◆ **TAREFA**:
Prossiga com o trecho sobre os pilares da Quimbanda, começando logo após a última frase apresentada.

◆ **TRECHO FORNECIDO**:
Antes de tudo, quero deixar claro que neste texto estou colocando a MINHA OPINIÃO sobre o que é a Quimbanda, ou seja, não possuo uma verdade única, nem determino o que é certo ou errado em casas X, Y ou Z. Trago apenas minha visão baseada em livros, artigos, pesquisas e um pouco, bem pouco, de vivências como convidado em casas de Quimbanda. Esclarecido isso, vamos ao texto.
Para entender os pilares da Quimbanda, tentando buscar o mais próximo a raiz africana (no qual estudo para interpretar melhor a Umbanda), precisamos olhar para os conceitos e entidades que formam a base da cosmologia Bantu-Bakongo, que foram trazidos pelos africanos escravizados e que, ao longo do tempo, se adaptaram (sincretizaram) e se manifestaram de novas formas no Brasil, dando origem à Quimbanda que conhecemos hoje.

Dados de compreensão de gráficos
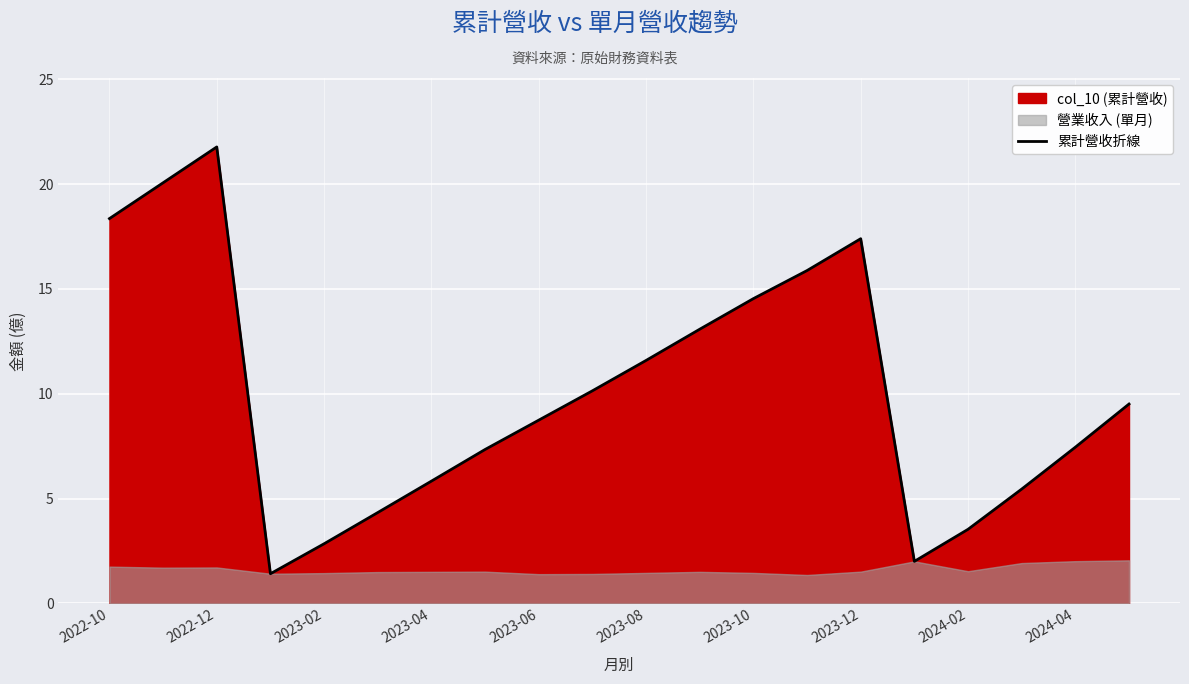

At which label does 累計營收折線 first exceed 9?

2022-10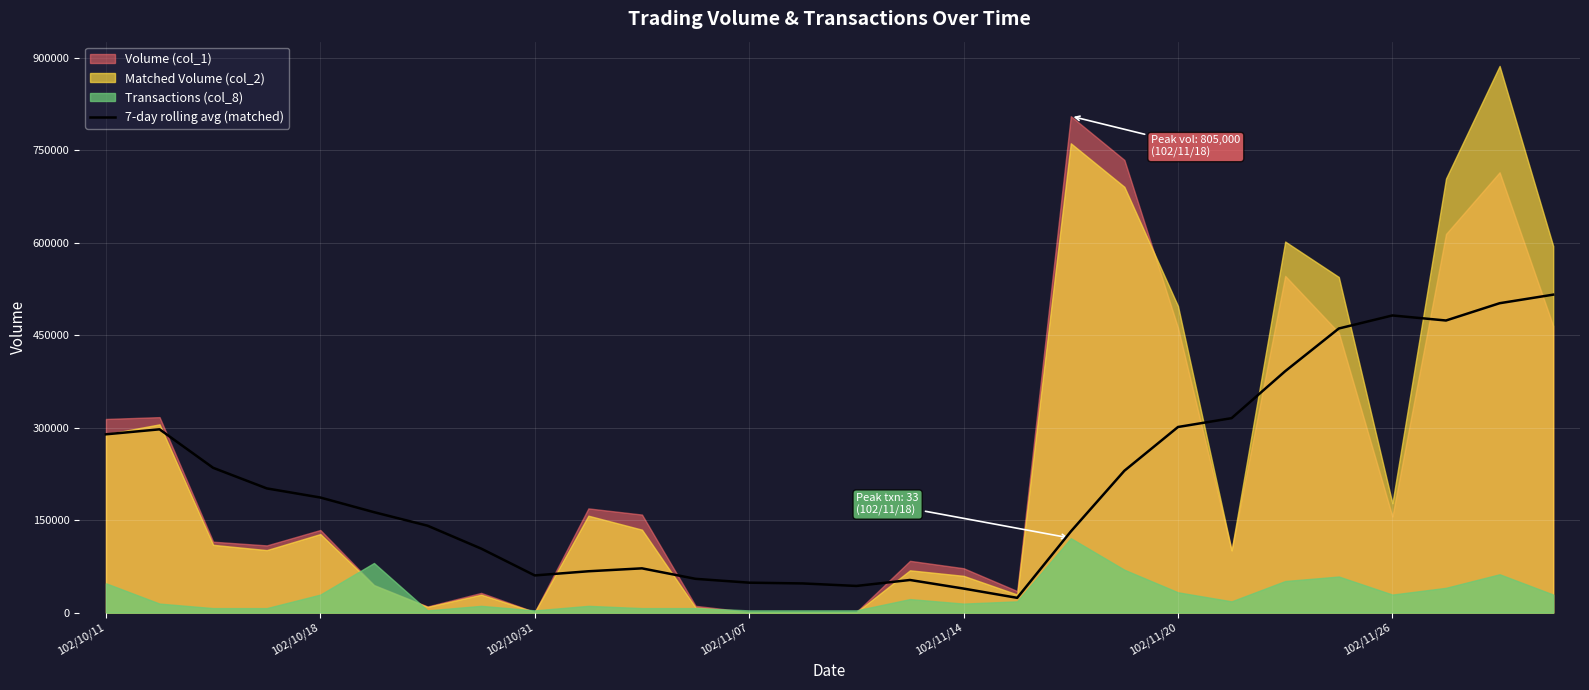

At which label is the value closest to 269777?

102/10/11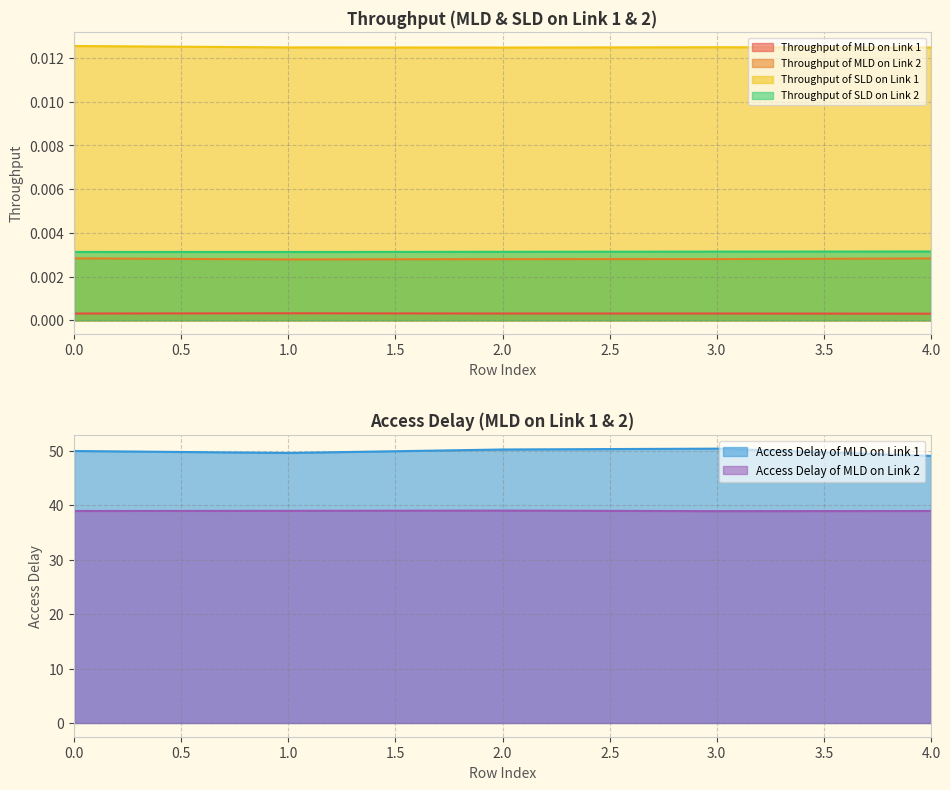

Where is the first local minimum for Access Delay of MLD on Link 2?

3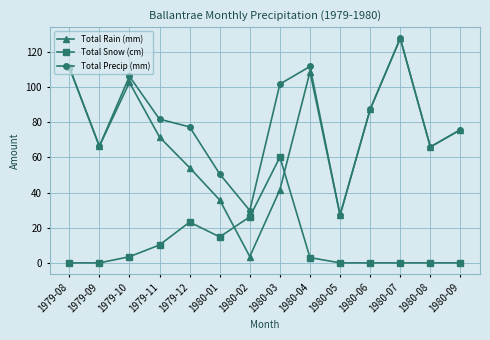

How many intersections are there between Total Snow (cm) and Total Rain (mm)?

2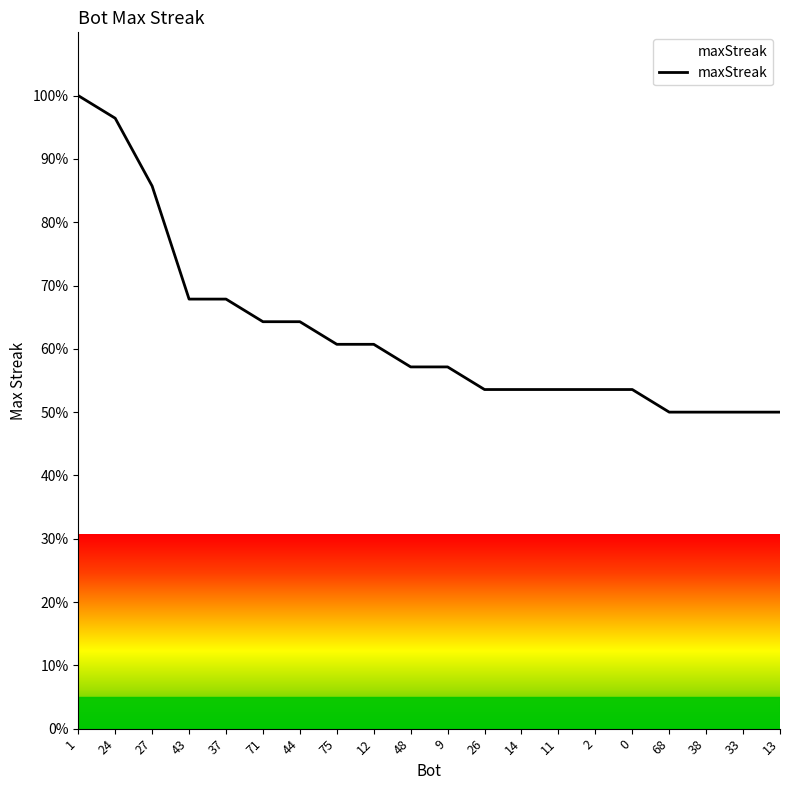

What position from the left is 13?

20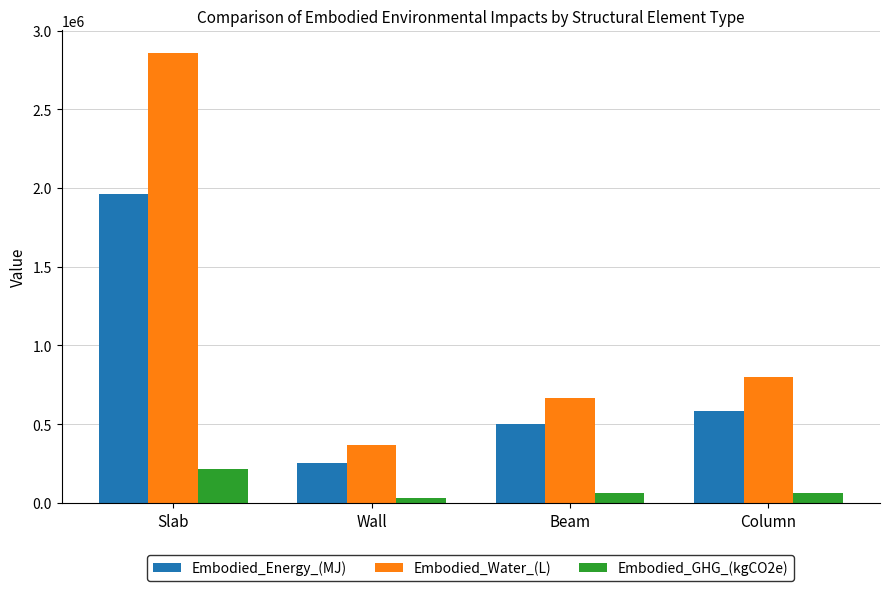

What is the value of the Embodied_GHG_(kgCO2e) bar at the 2nd from the left?

30142.2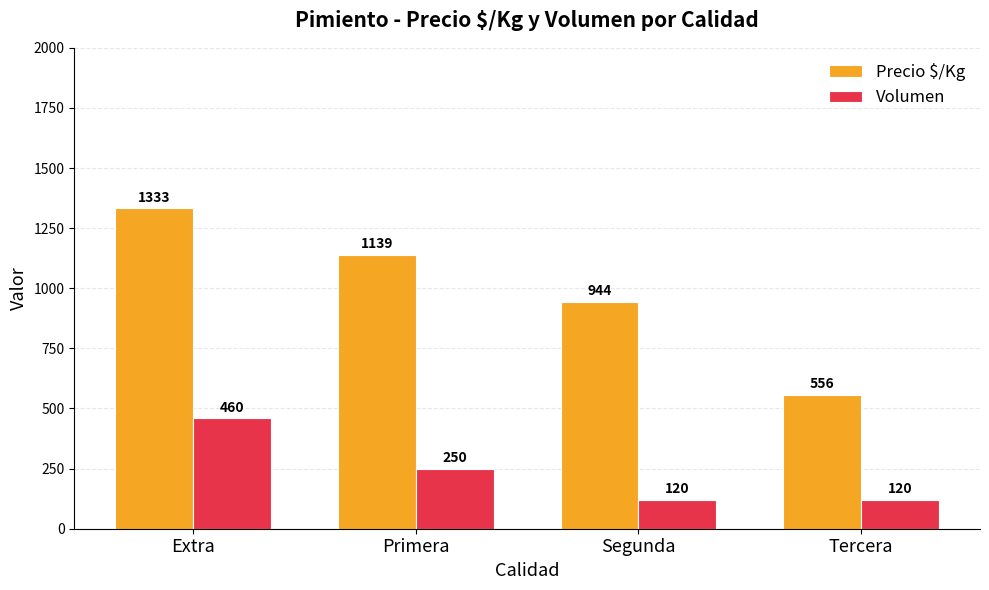

What are all the series names shown in the legend?

Precio $/Kg, Volumen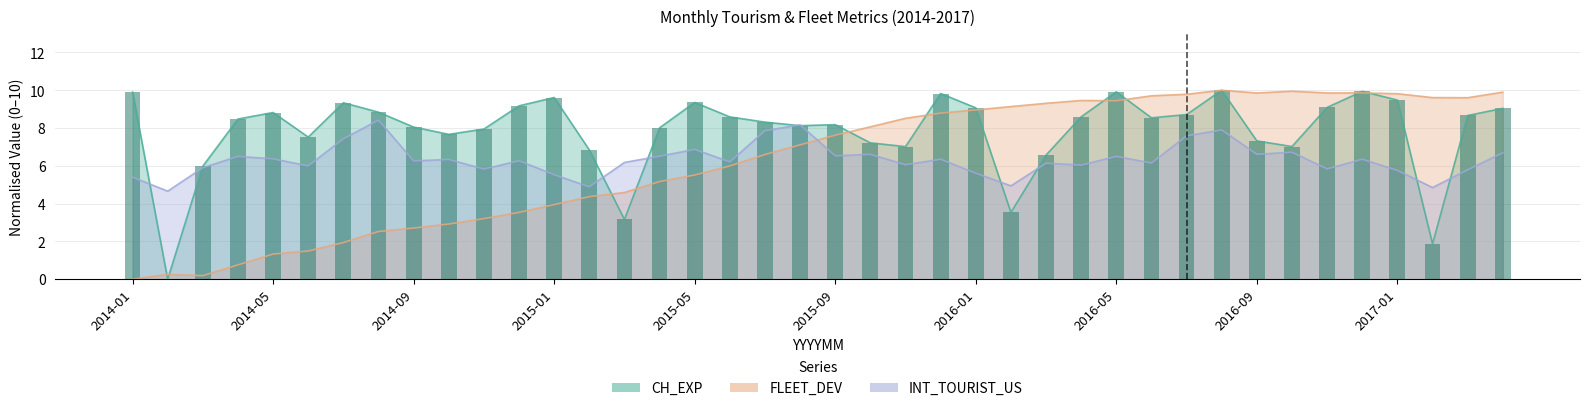

What position from the left is 2014-05?

2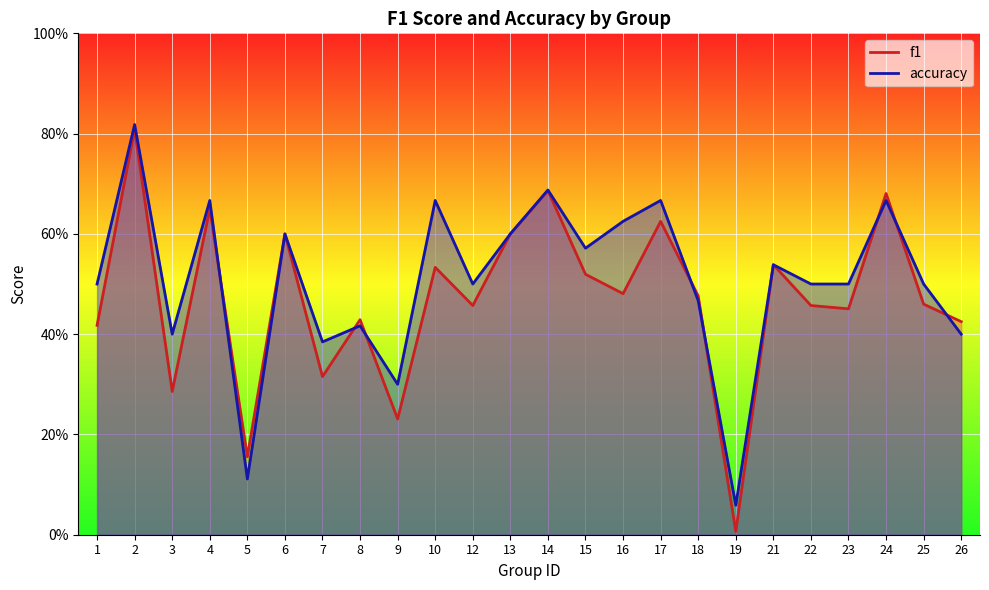

At which category does f1 reach its first local valley?

3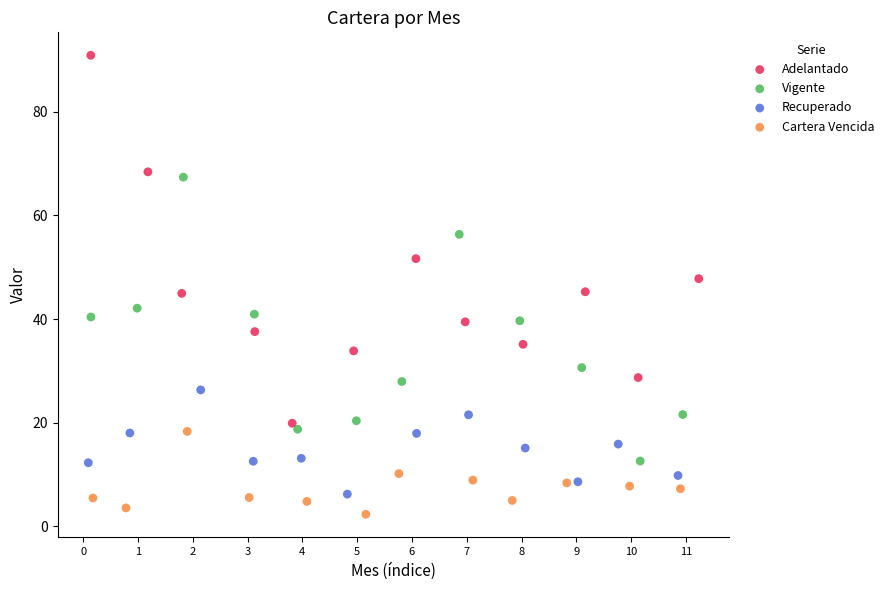

Which series reaches the maximum Y coordinate?

Adelantado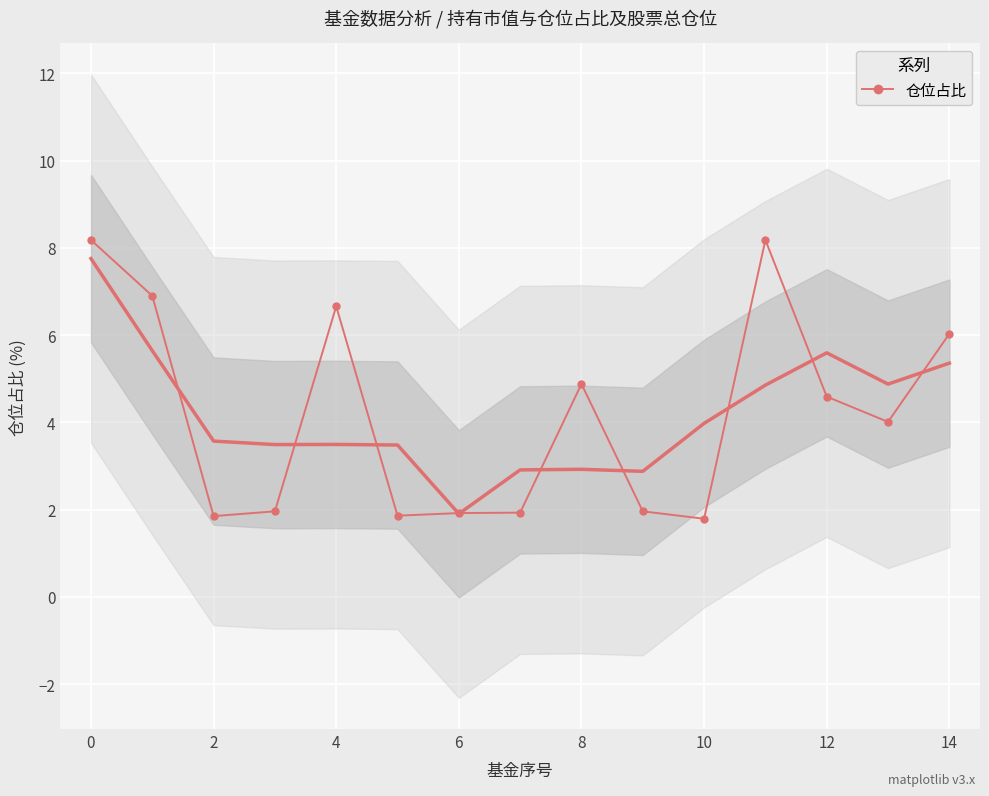

What is the difference between the maximum and minimum values?

6.4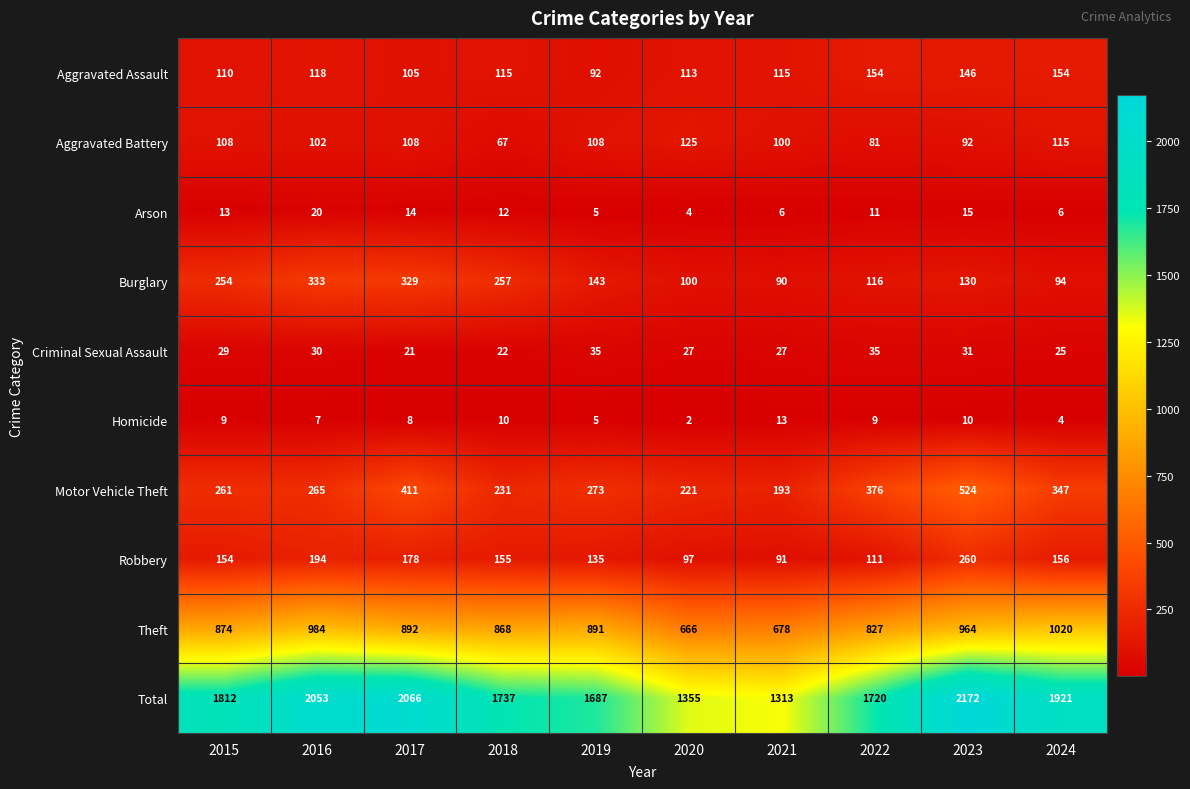

List the series in order of their peak value, highest first.

Total, Theft, Motor Vehicle Theft, Burglary, Robbery, Aggravated Assault, Aggravated Battery, Criminal Sexual Assault, Arson, Homicide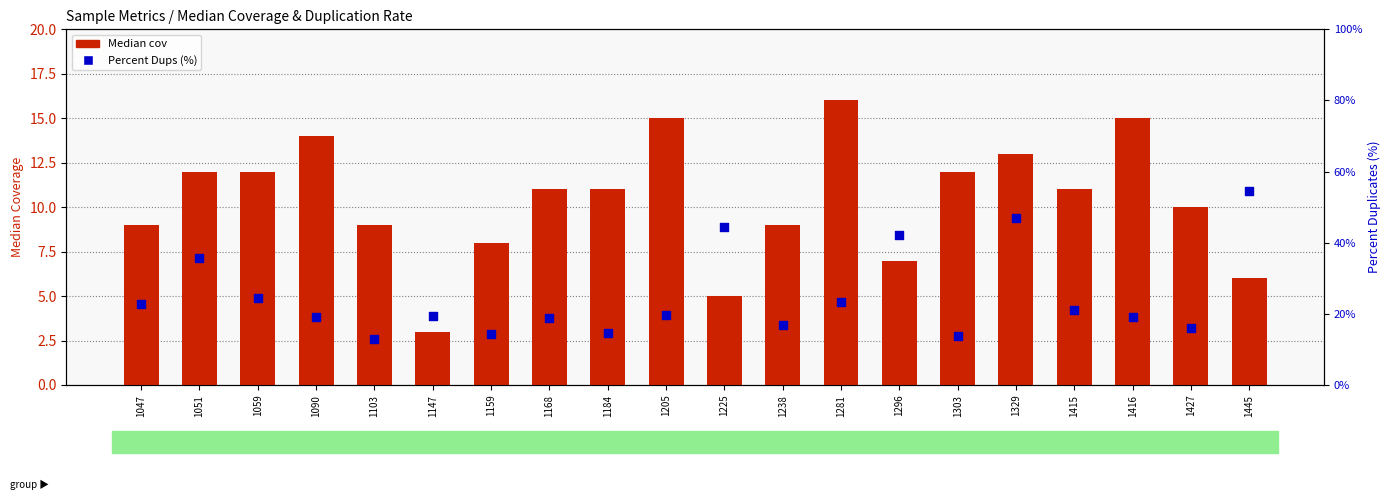

What is the total value across all series at 1051?

47.8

◆ **RESPOSTA**:
É importante ter em mente que existem pilares da cosmologia Bantu-Bakongo que influenciam a Quimbanda, mas que atualmente não é algo absoluto para o culto.
Nzambi Mpungu é o Criador, está no topo da espiritualidade tradicional Bantu. Ele é a fonte primordial de toda a existência.
Kalunga é o limiar entre os mundos e a força da transformação. Além de ser considerado Nzambi em algumas tradições Bantu da África Central, Kalunga é um conceito cosmológico fundamental que representa a origem da vida, uma força de movimento e mudança, e o limiar entre o mundo físico (Ku Nseke) e o mundo espiritual (Ku Mpémba). É a linha ou rio que no cosmograma Dikenga, conecta os dois mundos, espiritual e material, por onde as almas transitam no ciclo da vida, morte e renascimento (por isso o cemitério é uma kalunga). Essa transição entre os mundos é vital para a atuação que entendemos hoje dos Exu e Pombogira.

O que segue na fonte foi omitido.